Classification of resonances in the scattering from submerged spheroidal shells insonified at arbitrary angles of incidence

Abstract

A numerical study is presented for plane-wave scattering from thin steel spheroidal shells in the frequency region corresponding to the onset of resonances. Arbitrary incidence angles are allowed for, in order to analyze the possible aspect-angle dependence of resonances. Both monostatic angular distributions and backscattered echoes are examined as a function of the nondimensionalized quantity kL/2, where the wavenumber k is 2π/λ and L is the length of the spheroid. Shell thickness is chosen to be very thin so that the physical mechanisms involved in the process can be isolated.
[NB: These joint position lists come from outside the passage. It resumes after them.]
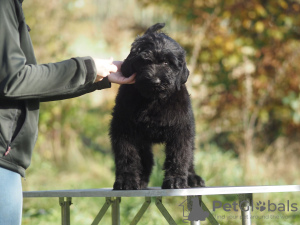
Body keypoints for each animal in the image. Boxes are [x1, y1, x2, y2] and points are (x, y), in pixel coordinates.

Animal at [109, 22, 205, 189]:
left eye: (167, 63)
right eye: (144, 61)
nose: (155, 81)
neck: (153, 100)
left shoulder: (181, 129)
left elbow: (180, 155)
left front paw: (175, 180)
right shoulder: (124, 129)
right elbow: (127, 156)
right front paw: (126, 181)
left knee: (189, 157)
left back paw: (193, 178)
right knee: (146, 159)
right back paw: (141, 180)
In the analysis and in the absence of a resonance, only ‘‘background’’ effects associated with soft-body scattering are observed (due to the very small thickness of the shell), while a characteristic coherent effect is observed in the resonance region. Analysis of the exact theoretical predictions leads to the conclusion that elastic resonances for these objects correspond to modal, vibrational, surface standing waves at discrete frequencies with a relatively fixed phase velocity. Moreover, the surface standing-wave interpretation leads to simple semiphenomenological expressions that can reliably predict the resonance locations. Furthermore, the study leads to the conclusion that only two modes of vibration are allowed, namely those along the axis of symmetry and those perpendicular to it. Thus only two classes (or modes) of resonances exist, corresponding to surface standing waves along and perpendicular to the spheroid’s axis of symmetry. This property can be exploited to elicit geometrical (and to some extent material) characteristics of the object from its echo, in particular, its length-to-diameter or aspect ratio L/D.